# Triple shaft question. Probably one for Ethan



## One Planer (Jan 21, 2012)

Evening guys.

I'm looking into getting a new driver and have one in particular in mind (Mizuno MP-630).

The Shafts in the driver in question are:

Mitsubishi Rayon Fubuki 64 MTS (for Mizuno)

And 

UST Mamiya AXIVcore Tour black

Just curious for a little feed back as to how these shafts will play as compared to my current shaft (Firmer/Softer, Higher/lower etc) which is a:

Fujikura Motore 65 (Made for Taylormade)

As a side note I have the Fubuki in my 5 wood and like the feel and flight it gives so kind of leaning towards this one. I've also reserved a Hybrid with the Fubuki shaft to try while I'm there.

I plan on hitting both prior to a final decision just curious as to opinions on these shafts.

Muchos Kudos in advance :thup:


----------



## Ethan (Jan 21, 2012)

Hi Gareth

The Fubuki is the standard shaft in the Mizuno 630, and although a 'made for' version, is a pretty good version and plays well. It would be a mid flight shaft. 

The Axivcore Black is also a good shaft, a higher launch shaft, but low spin for its launch.

UST have a virtual fitting programme, and you can check it out here: http://www.ustmamiya.com/swingfit/

The Motore in the TM is the weakest of those three, and in this case 'made for' is a big drop off from the original.
══════════════════════════════
# Task requirements
a: Rename "Fubuki" to "Diamana" in the part of the driver shaft thread that opens with the words containing "The Shafts in" and closes with "while I'm there.", then write out that part again.
b: Go on with the driver shaft thread, starting after its last sentence.
The items have no connection to the driver shaft thread.

# Dataset extract
══════════════════════════════
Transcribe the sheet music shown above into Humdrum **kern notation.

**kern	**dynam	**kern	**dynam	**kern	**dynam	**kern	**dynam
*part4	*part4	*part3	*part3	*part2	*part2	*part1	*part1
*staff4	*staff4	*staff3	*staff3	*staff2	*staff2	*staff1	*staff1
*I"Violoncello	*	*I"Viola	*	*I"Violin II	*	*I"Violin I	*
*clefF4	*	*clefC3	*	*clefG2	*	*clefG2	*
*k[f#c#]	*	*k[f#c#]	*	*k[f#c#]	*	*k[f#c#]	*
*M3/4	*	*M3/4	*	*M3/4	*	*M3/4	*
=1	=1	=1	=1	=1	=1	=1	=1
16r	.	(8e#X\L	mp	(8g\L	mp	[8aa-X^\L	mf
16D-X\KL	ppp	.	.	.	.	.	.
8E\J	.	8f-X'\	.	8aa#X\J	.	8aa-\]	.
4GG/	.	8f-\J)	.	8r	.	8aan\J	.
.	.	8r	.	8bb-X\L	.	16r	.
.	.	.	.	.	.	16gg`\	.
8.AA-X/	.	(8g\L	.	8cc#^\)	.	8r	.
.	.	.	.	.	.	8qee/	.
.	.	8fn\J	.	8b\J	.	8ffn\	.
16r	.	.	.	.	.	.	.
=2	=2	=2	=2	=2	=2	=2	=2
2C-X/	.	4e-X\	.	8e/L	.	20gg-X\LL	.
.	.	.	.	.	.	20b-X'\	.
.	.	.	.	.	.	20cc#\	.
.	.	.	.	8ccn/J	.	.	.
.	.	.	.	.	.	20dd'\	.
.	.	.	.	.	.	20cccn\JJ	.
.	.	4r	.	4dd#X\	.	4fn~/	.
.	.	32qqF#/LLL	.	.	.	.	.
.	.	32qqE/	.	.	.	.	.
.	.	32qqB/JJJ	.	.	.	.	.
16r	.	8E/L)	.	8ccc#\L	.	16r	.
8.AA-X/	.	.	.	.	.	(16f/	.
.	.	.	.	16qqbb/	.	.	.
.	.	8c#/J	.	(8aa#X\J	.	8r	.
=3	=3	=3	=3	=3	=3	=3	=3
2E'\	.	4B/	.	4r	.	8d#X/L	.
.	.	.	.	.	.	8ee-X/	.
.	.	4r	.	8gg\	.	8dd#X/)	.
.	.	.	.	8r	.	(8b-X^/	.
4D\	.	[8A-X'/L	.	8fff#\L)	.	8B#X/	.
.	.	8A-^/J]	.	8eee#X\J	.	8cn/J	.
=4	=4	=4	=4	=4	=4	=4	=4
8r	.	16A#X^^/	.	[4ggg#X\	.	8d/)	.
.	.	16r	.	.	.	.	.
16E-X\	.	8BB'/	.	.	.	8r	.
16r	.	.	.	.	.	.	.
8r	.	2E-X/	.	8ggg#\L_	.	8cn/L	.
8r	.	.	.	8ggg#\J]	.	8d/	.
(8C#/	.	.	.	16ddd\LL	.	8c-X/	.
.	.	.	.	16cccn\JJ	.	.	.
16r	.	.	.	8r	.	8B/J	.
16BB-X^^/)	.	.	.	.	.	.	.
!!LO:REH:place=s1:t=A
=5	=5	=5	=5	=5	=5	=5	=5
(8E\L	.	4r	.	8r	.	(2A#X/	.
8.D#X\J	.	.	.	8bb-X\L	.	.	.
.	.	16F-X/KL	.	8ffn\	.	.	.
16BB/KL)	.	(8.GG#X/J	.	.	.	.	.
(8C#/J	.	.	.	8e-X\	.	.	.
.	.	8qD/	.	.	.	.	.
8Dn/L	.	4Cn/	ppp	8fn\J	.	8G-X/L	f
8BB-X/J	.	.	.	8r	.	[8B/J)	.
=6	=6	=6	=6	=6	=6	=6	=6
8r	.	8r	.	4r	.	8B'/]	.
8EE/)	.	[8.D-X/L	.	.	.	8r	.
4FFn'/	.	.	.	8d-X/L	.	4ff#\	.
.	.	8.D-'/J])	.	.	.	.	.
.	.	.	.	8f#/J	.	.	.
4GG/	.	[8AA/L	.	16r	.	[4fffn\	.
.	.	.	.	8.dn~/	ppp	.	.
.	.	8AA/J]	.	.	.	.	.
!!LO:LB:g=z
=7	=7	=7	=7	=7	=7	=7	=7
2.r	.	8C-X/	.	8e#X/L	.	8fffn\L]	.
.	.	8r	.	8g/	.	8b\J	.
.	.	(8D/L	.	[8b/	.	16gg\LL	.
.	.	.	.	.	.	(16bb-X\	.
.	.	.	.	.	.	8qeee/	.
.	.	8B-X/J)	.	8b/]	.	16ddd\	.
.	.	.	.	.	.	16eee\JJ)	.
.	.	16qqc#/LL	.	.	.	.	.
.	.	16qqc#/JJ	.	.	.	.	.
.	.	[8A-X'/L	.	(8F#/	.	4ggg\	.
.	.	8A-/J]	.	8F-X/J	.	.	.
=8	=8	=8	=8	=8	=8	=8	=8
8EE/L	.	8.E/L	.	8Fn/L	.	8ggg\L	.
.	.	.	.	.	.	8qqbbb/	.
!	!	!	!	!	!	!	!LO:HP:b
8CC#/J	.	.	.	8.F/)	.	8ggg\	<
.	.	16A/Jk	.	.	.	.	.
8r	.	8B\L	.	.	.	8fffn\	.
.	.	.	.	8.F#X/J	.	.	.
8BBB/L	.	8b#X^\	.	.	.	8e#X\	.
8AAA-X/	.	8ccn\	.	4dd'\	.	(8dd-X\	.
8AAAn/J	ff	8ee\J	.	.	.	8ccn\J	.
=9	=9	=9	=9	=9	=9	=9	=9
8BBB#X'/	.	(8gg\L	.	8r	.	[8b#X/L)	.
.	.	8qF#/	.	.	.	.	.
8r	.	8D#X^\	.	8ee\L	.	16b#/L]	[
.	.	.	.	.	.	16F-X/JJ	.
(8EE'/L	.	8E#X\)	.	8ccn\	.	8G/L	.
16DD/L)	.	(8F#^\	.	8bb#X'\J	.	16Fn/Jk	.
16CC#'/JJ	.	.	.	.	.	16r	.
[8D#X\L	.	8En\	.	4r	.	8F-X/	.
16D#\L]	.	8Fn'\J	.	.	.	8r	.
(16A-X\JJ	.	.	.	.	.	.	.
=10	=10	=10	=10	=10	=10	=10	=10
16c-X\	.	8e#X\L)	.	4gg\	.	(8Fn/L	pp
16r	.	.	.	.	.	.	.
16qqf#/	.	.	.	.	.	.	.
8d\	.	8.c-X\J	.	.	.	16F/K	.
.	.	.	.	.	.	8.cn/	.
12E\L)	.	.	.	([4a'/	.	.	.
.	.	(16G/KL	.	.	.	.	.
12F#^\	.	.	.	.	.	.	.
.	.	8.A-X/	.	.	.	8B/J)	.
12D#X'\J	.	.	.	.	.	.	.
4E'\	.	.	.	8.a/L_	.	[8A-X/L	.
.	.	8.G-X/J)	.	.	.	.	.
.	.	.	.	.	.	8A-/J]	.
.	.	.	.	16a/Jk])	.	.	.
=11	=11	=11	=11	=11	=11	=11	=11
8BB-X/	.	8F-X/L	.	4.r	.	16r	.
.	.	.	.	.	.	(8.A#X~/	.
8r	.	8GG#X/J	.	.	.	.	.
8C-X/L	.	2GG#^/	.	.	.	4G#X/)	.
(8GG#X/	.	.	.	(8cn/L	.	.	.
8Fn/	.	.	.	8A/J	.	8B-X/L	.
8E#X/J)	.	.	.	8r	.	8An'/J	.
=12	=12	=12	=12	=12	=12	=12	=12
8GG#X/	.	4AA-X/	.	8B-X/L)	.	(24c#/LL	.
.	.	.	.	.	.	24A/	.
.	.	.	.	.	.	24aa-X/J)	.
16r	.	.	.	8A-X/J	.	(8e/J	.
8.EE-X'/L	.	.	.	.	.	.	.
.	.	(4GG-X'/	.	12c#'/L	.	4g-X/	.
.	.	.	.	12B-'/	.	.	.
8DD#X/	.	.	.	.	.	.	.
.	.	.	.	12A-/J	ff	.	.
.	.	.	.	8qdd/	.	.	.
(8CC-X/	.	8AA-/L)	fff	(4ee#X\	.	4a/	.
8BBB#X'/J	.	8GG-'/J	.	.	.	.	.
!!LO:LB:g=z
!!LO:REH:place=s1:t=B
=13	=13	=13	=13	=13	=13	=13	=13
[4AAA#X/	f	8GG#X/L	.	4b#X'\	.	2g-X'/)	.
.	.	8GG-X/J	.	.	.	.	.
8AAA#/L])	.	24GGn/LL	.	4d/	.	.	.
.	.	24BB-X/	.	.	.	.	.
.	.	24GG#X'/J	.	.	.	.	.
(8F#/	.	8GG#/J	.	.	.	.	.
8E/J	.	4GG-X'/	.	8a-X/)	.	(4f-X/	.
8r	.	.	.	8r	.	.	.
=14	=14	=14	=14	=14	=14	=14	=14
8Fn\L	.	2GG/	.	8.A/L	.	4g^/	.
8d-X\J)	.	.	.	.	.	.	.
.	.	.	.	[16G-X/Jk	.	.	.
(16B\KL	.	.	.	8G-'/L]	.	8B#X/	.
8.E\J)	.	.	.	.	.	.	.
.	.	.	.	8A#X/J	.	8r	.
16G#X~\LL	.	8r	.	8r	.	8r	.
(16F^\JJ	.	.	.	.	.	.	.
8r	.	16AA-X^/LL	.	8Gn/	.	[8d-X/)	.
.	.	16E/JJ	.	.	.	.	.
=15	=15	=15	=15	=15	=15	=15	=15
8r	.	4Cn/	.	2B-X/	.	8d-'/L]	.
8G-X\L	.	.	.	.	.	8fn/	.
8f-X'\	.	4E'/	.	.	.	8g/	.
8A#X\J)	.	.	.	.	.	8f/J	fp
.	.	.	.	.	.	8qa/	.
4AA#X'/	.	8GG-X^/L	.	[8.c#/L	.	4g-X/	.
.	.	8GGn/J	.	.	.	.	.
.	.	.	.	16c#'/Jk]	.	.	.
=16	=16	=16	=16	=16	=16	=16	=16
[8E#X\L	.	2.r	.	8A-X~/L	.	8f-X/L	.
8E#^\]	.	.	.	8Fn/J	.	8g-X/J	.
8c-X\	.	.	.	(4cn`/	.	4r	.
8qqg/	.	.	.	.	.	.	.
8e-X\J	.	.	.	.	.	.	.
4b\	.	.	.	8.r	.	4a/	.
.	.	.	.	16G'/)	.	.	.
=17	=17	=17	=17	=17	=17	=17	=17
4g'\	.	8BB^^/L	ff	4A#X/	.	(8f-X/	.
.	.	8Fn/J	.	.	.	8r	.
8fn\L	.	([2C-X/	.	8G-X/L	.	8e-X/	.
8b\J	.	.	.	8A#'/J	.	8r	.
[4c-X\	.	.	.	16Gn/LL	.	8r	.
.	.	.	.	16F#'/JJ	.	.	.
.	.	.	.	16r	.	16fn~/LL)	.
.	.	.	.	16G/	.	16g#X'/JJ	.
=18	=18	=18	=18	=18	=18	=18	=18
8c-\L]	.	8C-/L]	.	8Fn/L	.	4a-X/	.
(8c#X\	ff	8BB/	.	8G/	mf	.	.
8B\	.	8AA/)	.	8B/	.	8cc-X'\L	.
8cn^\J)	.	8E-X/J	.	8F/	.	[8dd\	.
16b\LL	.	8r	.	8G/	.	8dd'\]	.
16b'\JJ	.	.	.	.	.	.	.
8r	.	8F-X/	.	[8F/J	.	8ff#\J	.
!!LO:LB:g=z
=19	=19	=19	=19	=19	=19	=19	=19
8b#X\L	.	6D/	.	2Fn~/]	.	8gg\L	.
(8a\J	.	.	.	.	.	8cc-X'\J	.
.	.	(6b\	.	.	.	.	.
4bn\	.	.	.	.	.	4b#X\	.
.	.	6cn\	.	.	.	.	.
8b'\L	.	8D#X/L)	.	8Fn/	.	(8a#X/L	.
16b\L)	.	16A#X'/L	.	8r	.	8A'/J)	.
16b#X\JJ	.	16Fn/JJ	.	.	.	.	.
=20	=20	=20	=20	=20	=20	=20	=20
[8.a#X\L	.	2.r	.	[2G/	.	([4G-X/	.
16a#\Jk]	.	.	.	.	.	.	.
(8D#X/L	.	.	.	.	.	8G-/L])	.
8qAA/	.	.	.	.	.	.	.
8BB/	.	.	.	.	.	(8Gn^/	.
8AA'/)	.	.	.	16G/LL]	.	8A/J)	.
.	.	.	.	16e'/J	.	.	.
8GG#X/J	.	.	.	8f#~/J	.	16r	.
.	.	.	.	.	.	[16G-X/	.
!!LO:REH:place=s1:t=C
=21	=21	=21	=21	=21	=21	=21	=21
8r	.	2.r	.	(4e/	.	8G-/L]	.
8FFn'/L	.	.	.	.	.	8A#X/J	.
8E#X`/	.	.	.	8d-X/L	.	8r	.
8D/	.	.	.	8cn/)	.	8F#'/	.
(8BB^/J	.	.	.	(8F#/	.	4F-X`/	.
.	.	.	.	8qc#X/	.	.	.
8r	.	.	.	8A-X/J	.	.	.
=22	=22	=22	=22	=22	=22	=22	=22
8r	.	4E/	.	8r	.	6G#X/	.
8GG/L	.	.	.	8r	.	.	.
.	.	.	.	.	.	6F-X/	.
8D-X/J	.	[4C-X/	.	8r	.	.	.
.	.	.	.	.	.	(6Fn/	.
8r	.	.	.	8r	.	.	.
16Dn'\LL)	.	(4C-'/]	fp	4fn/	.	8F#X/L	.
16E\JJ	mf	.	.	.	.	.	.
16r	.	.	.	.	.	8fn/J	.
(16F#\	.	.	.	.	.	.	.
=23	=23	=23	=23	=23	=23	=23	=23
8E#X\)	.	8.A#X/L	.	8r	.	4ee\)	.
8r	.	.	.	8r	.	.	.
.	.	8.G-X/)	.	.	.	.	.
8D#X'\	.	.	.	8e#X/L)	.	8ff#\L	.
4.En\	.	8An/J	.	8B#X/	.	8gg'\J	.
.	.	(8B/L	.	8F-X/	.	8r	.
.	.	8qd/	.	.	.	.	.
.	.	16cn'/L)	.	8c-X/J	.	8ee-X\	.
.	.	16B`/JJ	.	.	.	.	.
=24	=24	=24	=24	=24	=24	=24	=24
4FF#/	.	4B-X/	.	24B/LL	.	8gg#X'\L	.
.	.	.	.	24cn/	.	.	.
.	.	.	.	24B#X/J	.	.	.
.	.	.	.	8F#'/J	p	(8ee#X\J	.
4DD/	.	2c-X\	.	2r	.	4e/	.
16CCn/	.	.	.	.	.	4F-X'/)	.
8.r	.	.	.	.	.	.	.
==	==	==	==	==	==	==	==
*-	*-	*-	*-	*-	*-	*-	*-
══════════════════════════════
# Expected results
a:
The Shafts in the driver in question are:

Mitsubishi Rayon Diamana 64 MTS (for Mizuno)

And 

UST Mamiya AXIVcore Tour black

Just curious for a little feed back as to how these shafts will play as compared to my current shaft (Firmer/Softer, Higher/lower etc) which is a:

Fujikura Motore 65 (Made for Taylormade)

As a side note I have the Diamana in my 5 wood and like the feel and flight it gives so kind of leaning towards this one. I've also reserved a Hybrid with the Diamana shaft to try while I'm there.

b:
So it really depends what suits you. If you have a decent swing speed and can play, I would tend to steer clear of the TM Motore. The Fubuki is a good shaft and would probably be my personal preference. In fact, I am looking around to see if there are any bargains in 630s now that the new driver is soon coming out, and may pick one up myself.


----------



## One Planer (Jan 21, 2012)

Thanks for the info Ethan.

Definatley agree as regards to he Fubuki shaft. Hitting it really well in my 5 wood just now so it seems the logical choice to add it into my driver and hybrid too.

I'm still going to hit both, just to see if there is a decernable difference in feel as well as the other factors you mentioned.

Thanks again Ethan :thup:


----------



## CMAC (Jan 22, 2012)

I bought the MP630 a few weeks ago after trying the Fubuki shaft, feels much better han the grafallo red low launch I had in the Titleist. The Fubuki feels like you can do more with it if that makes sense.

The MP630 is around Â£70 now Ethan, bargain!


----------



## One Planer (Jan 23, 2012)

One further question Ethan.

With you advising that the TM Motore is probably the worse out of the 3 shafts. How would the Fubuki play against it flex wise?

I'm guessing a touch firmer?


----------



## Ethan (Jan 23, 2012)

Gareth said:



			One further question Ethan.

With you advising that the TM Motore is probably the worse out of the 3 shafts. How would the Fubuki play against it flex wise?

I'm guessing a touch firmer?
		
Click to expand...

The made for TM Motore is not very firm, so the Fubuki should be a good bit firmer.


----------



## One Planer (Jan 23, 2012)

Thanks Ethan.

That may go along way in helping me gain a little more control through my swing.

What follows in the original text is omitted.